Mas seguindo com a elaboração do poeta sergipano, tão orientada, em princípio, pela escrita do poeta sul-mato-grossense, podemos nos perguntar: o que de diferente Pippio nos revela que já não tenhamos visto em Manoel de Barros, ou mesmo em Guimarães Rosa, conforme mencionado no início? É mera repetição? Mais do mesmo?
Diria que não. As articulações que Francisco Pippio prefixou com “des” nos permitem rever a potência de outras palavras também iniciadas com o prefixo “des”, mas que não tiveram seu significado gastados em demasia ainda. Exemplos são as palavras “deserdados”, “desocupadas, “destino”, “desobrigadas”, “desempatadas”, “destaparem”, “desgrudadas”, entre outras tantas.

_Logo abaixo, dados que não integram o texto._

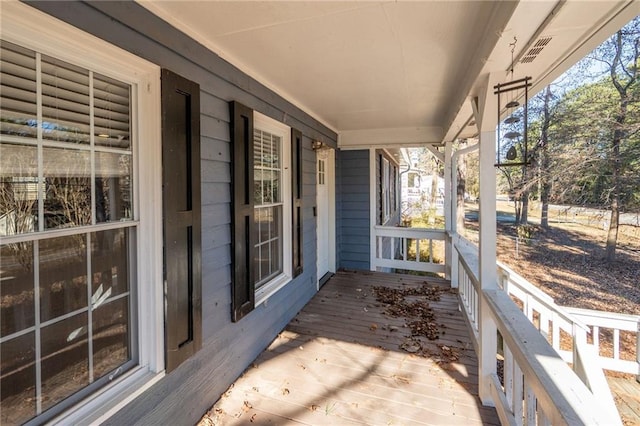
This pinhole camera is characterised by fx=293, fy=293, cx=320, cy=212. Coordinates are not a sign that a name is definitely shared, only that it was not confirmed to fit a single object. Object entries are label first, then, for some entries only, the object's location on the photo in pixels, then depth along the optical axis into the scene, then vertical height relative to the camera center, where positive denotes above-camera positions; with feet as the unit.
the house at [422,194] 61.67 +3.15
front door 15.16 -0.08
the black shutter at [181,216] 5.27 -0.16
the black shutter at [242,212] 7.21 -0.14
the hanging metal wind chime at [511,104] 5.23 +1.97
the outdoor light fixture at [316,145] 12.94 +2.76
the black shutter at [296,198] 10.82 +0.33
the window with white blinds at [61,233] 3.44 -0.35
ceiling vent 4.56 +2.60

Arranjos como “desvoar”, que ficam no grupo de palavras rearticuladas, conforme exemplo acima, podem nos fazer ler palavras ainda muito usadas e não tão desgastadas, como “desgrudadas”, de maneira mais viva, dizendo mais do que diziam até lermos esse livro.

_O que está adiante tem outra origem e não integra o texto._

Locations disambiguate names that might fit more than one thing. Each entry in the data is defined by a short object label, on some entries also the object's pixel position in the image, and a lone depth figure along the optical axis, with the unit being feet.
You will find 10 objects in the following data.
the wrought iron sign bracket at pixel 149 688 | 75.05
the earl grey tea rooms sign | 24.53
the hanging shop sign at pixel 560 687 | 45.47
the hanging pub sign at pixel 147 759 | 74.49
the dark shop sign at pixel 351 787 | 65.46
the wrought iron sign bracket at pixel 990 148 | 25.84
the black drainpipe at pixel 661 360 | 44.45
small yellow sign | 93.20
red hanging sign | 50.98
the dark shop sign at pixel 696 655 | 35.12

borboletas tentaram alcançar
no horizonte palavras desgrudadas
dos silêncios para emprestar à língua
dos desletrados. […]
Depois de confrontado com tantas composições rearticuladas em “des”, o leitor não passa pela palavra “desgrudadas”, no poema acima, sem perceber outra possibilidade. E nessa outra possibilidade vemos que as palavras não formam pares de opostos ao silêncio. Antes, vemos que elas são formas grudadas de silêncio. São espécies diferentes de silêncios. E estes outros silêncios, por sua vez, são emprestados aos que são versados em outras letras. Aos que talvez não tenham estudado formalmente, mas que sabem da vida, das coisas. Por isso o livro de Francisco Pippio quer falar às coisas e com as coisas. Por isso o ofício do menino e o do carpinteiro não poderiam estar tão distanciados.

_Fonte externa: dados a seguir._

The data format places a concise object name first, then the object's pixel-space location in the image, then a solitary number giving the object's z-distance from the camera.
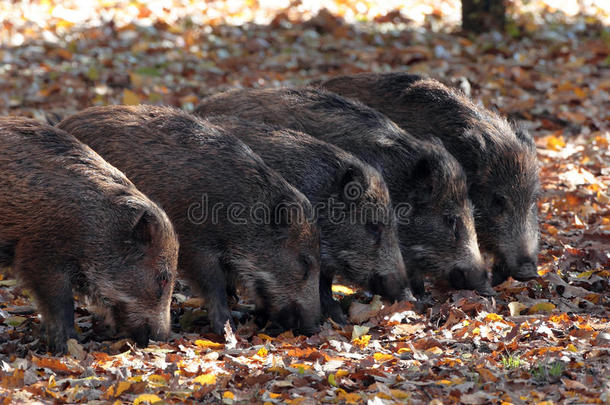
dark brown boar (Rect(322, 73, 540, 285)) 14.91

Não obstante, para além desse efeito semântico que as palavras do livro provocam, e que é inerente ao trabalho poético, o de revigorar sentidos e formas de ver, em Modos de falar às coisas nos deparamos também com bonitos momentos líricos. É o caso do poema Amanhar:
desescureço-me todo santo dia
quando borboletas desvencidas
dos casulos anunciam a manhã madura
nas ibuzeiras. aligeiro-me para plantar
sementes novas de palavras no chão árido
de minha fala antes que eu seja a tarde.
O chão árido aqui é o da própria fala do poeta. E só se colhe algo verdadeiro e vivo nessa lida diária com a paisagem se fizermos da convivência com as palavras um plantio de coisas desabertas para as coisas do mundo. Do contrário, resta não ser mais que o simples escurecer. Poesia, na pena desse escritor do Brasil contemporâneo, é uma forma de fissurar conceitos estáticos de paisagens. Neste sentido, o livro nos convida ao desaprender diário da vida em sua complexa ecologia.